Survivor 38: Edge of Extinction premieres Wednesday

Yeah. The whole EoE concept probably started as a way to cut costs at Ponderosa.

It’s another challenge right? Aubry got an advantage to practice it.

I have to imagine keeping a crew out on Extinction is more expensive then Ponderosa.

My thoughts exactly. Also, the expense of keeping a few jurors at Ponderosa has to be such a tiny portion of the overall production budget that eliminating it doesn’t even remotely justify altering the whole show format.

I guess I forgot to load up my budget-cutting theory with winkies and smilies.

I’ve noticed that as well. Probst has talked about the importance of ritual in the game, explaining why he always says the same things in the same way at challenges and Tribal Councils. You have to figure there’s some significance to this change.

At this point, you can only accurately describe these people as *potential *jurors. Any of them could decide to hoist sail and leave the show; conversely, they could - one presumes - win a challenge and be back in the game.

But that doesn’t explain why they’re not being named, though.

I wonder if the next Extinction Island challenge will actually kick some people out as well as letting someone back in. The herd must be culled and the producers must know most of those people will never hoist the surrender flag.

Or maybe I’m off and they actually want to try a big jury.

They have trimmed things for time though, like the open credits. MAybe they figured it would take too long for Jeff to read every single name.

Now that they’ve moved to the group chat format, jury size doesn’t really matter.

I think it’s pretty clear at this point that the next (and final) challenge to see who wins their way back into the game will happen on finale night, I assume in the first hour.

Googling around, the finale will be May 15th, so three more weeks.

What? Why is that pretty clear?

That may be true, but my main gripe is that people who were voted out before the merge could potentially be voting among people they’ve never even met. That’s ridiculous to me. Just observing TC’s is not enough to cast an informed vote.

I don’t know, it just seems self-evident to me.

The first return from Extinction Island was OK, but the second one is way too late in the game and is everything I hate about these kick-off island concepts.

Jeff is the show-runner now and I thought he knew better than doing this.

This is exactly what I was going to say.

Maybe they should let all jurors watch extensive footage of what each finalist did throughout the game–even stuff that didn’t make air.

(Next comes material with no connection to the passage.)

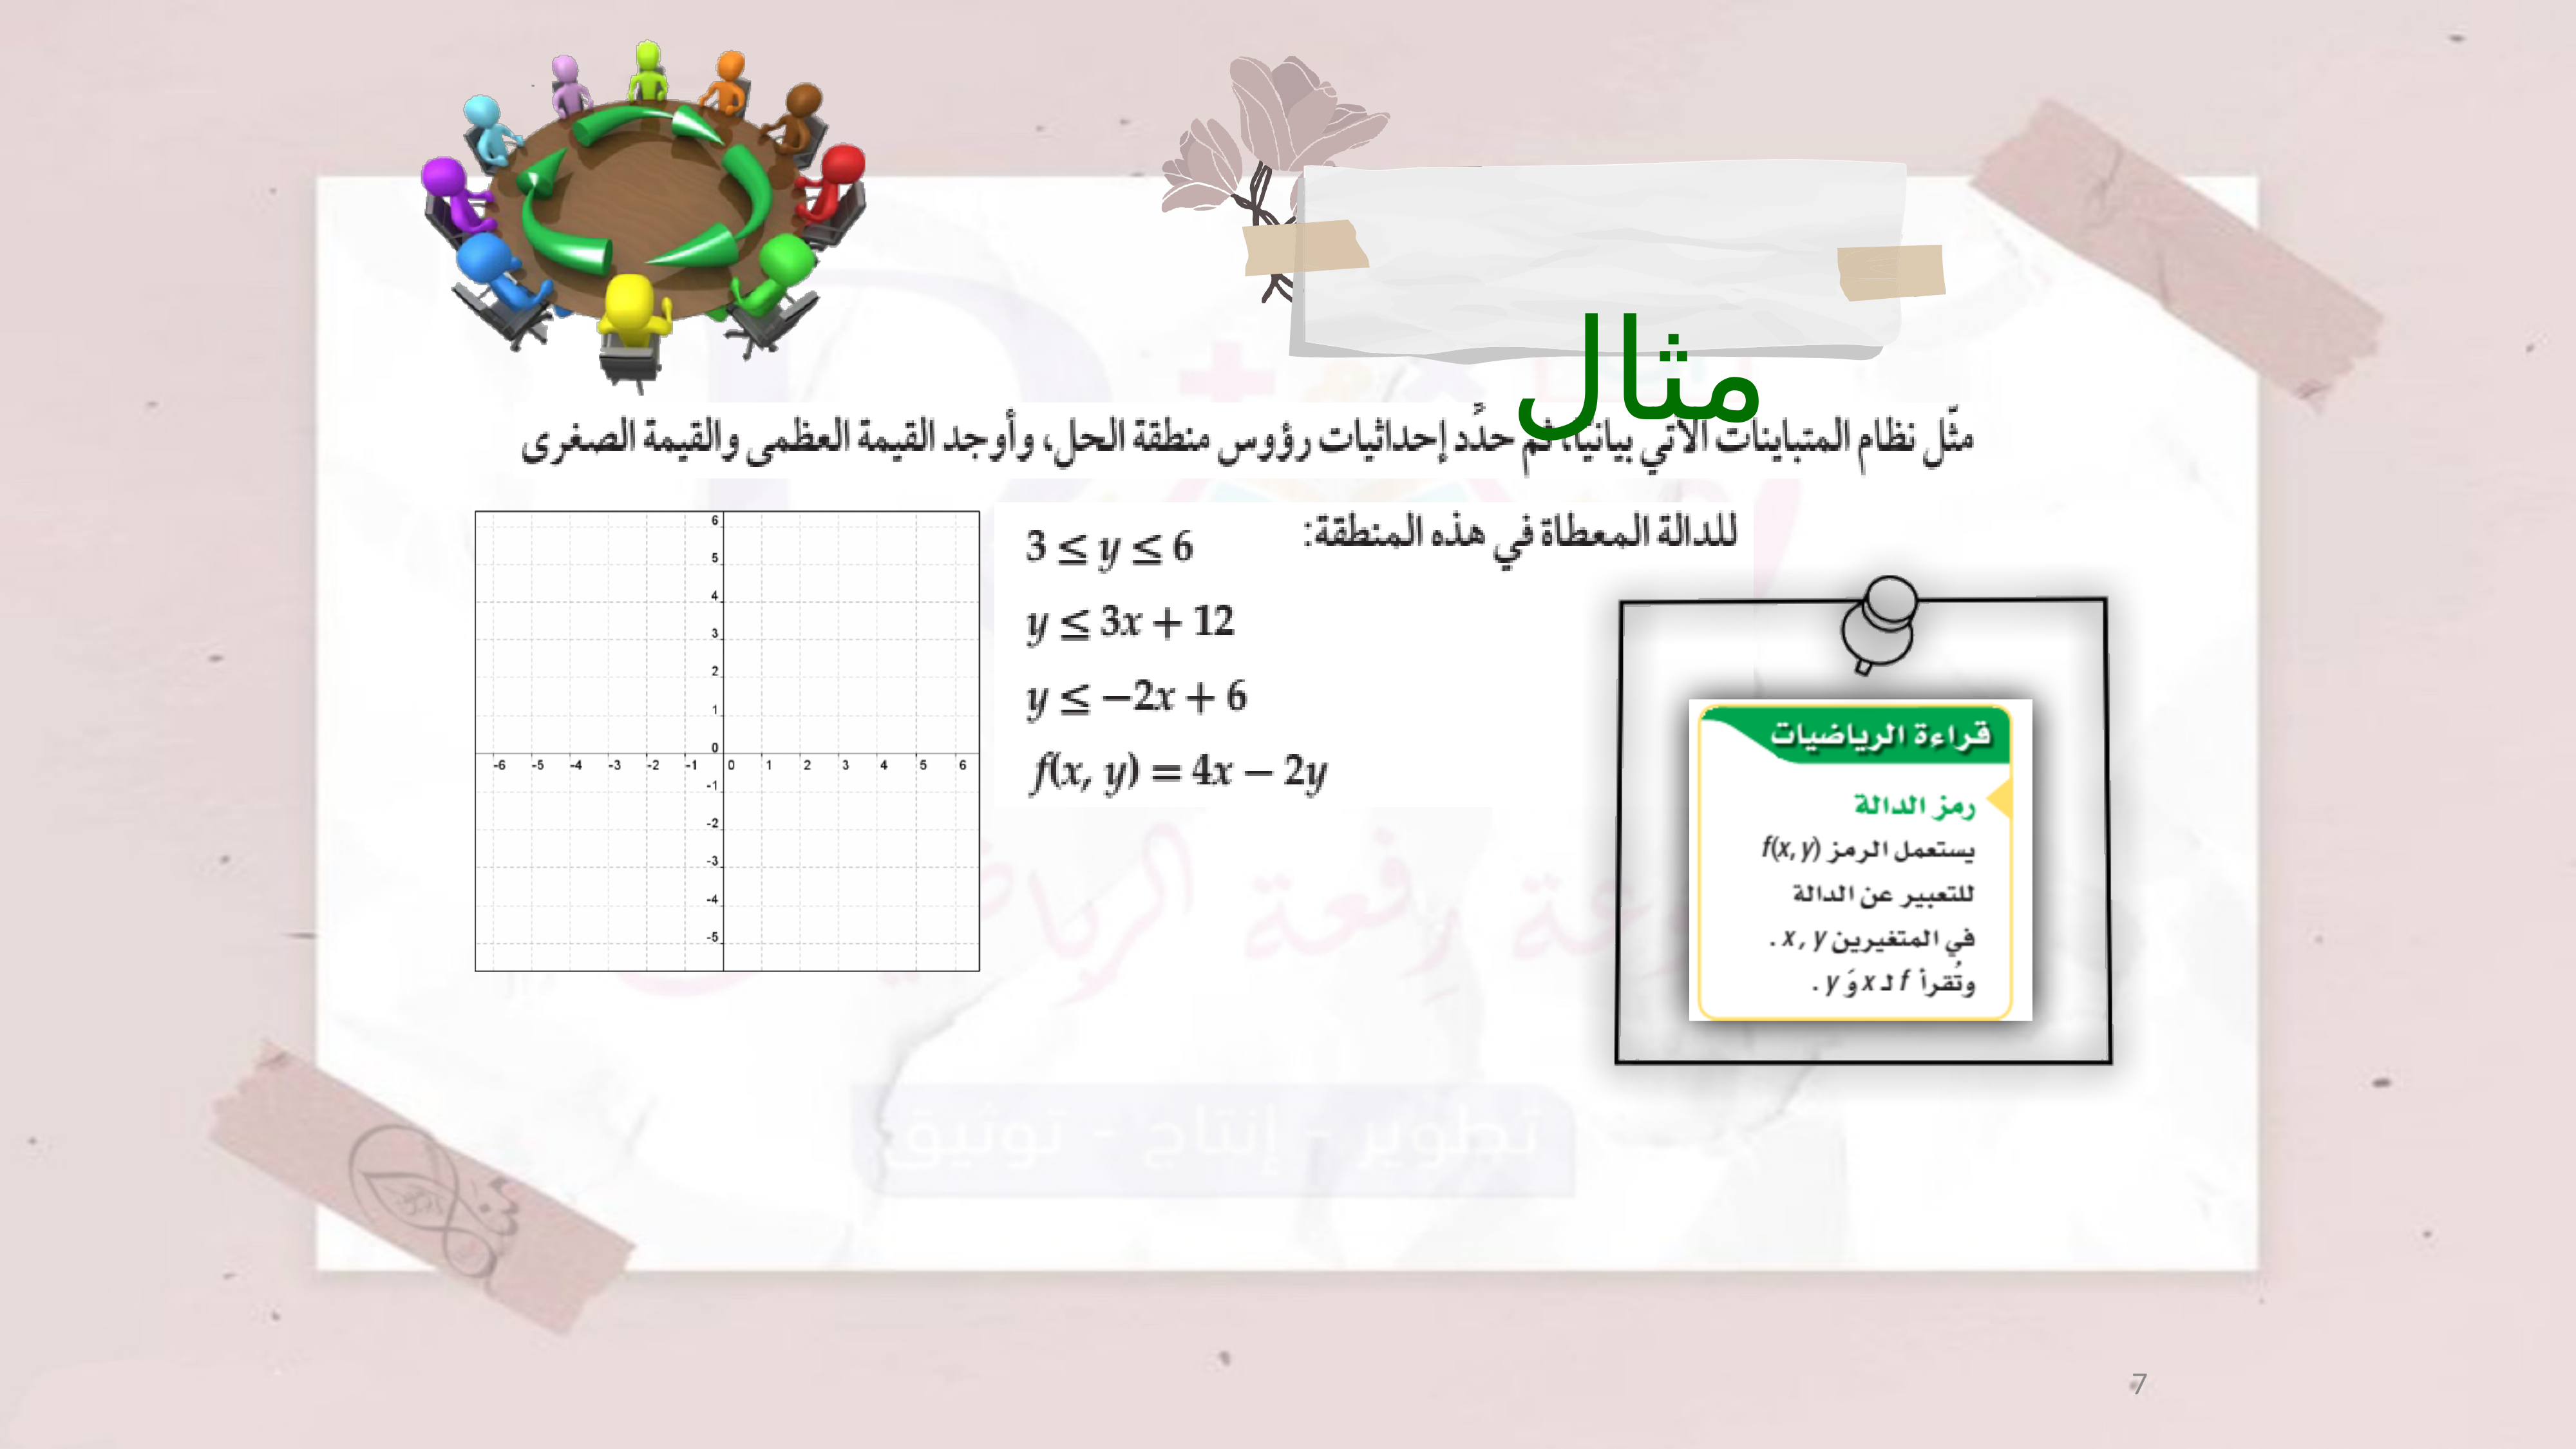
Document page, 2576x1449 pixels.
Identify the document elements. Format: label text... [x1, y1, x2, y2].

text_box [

I would be interested in reading Probst on this. I have noticed he says the exact same thing to start every challenge, but was never clear on exactly why this was so.

He’s said it somewhere. Basically it’s to build a tradition in a deliberate way. Sort of jumpstarting the feel of longevity by being slavish to “tradition” from day 1.

Well, they could have the return next week to soften that problem. If it was up to me, next EI challenge happens very soon and it’s combined with a slashing of numbers. Winner of the challenge goes back in the game, next four go to Ponderosa and the rest are gone.

The gist is this:

When the show was new, they recorded his explanations of tasks and so forth in ADR. Over time, they realized that Jeff gets it right on set and they started calling him “One Take Probst” because he almost always nails it live.

Now, they only use ADR on stuff when he messes up, which is rare.

Jeff uses a lot of the same phrases so they get it right on set. “Wanna know what you’re playin’ for?” “Sorry, got nothin’ for ya’.” And so forth.

A couple of my friends think a season of just the first bootees of every season is a great idea. I think that’s a horrible idea - first boots are booted for a clear reason. I recently looked through Dalton Ross’s list of first boots for every season, and I’d never want to see these people again!

That’s really not true. You can be voted out first for some pretty inconsequential things. All these people you never want to see again probably averaged 6 minutes of screen time to decide on them.

True, but in fairness, I never wanted to see Reem again well short of the 6 minute mark.